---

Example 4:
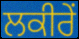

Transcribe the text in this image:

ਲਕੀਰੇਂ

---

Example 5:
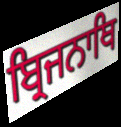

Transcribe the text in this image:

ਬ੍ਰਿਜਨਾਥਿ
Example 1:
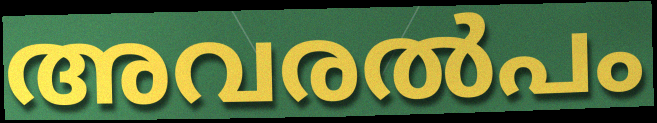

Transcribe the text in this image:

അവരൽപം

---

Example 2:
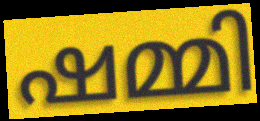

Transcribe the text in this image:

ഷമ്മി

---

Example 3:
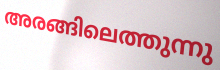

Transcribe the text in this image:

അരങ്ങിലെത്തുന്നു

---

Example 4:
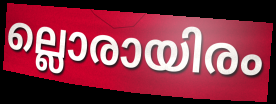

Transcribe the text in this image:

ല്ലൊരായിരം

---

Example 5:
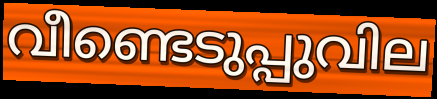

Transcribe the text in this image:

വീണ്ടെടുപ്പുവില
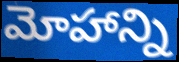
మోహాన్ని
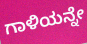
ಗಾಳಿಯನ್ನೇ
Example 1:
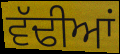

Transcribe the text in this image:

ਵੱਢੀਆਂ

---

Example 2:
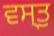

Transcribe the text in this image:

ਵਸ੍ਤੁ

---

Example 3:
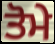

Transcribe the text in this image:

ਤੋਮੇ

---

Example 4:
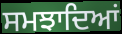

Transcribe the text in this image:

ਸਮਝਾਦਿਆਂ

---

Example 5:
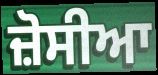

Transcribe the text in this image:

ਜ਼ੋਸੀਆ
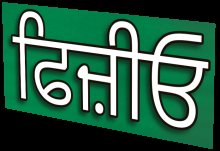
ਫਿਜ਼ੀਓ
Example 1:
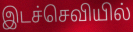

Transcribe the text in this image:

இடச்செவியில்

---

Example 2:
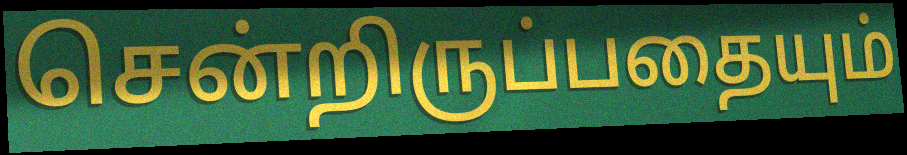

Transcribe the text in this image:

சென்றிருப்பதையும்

============

▶ _TASK_
Please write out the listing above again, switching every "Transcribe" to "Copy out" and leaving everything else unchanged. Omit the pictures.

▶ _RESULT FOR THIS EXERCISE_
---

Example 4:

Copy out the text in this image:

ਲਕੀਰੇਂ

---

Example 5:

Copy out the text in this image:

ਬ੍ਰਿਜਨਾਥਿ
Example 1:

Copy out the text in this image:

അവരൽപം

---

Example 2:

Copy out the text in this image:

ഷമ്മി

---

Example 3:

Copy out the text in this image:

അരങ്ങിലെത്തുന്നു

---

Example 4:

Copy out the text in this image:

ല്ലൊരായിരം

---

Example 5:

Copy out the text in this image:

വീണ്ടെടുപ്പുവില
మోహాన్ని
ಗಾಳಿಯನ್ನೇ
Example 1:

Copy out the text in this image:

ਵੱਢੀਆਂ

---

Example 2:

Copy out the text in this image:

ਵਸ੍ਤੁ

---

Example 3:

Copy out the text in this image:

ਤੋਮੇ

---

Example 4:

Copy out the text in this image:

ਸਮਝਾਦਿਆਂ

---

Example 5:

Copy out the text in this image:

ਜ਼ੋਸੀਆ
ਫਿਜ਼ੀਓ
Example 1:

Copy out the text in this image:

இடச்செவியில்

---

Example 2:

Copy out the text in this image:

சென்றிருப்பதையும்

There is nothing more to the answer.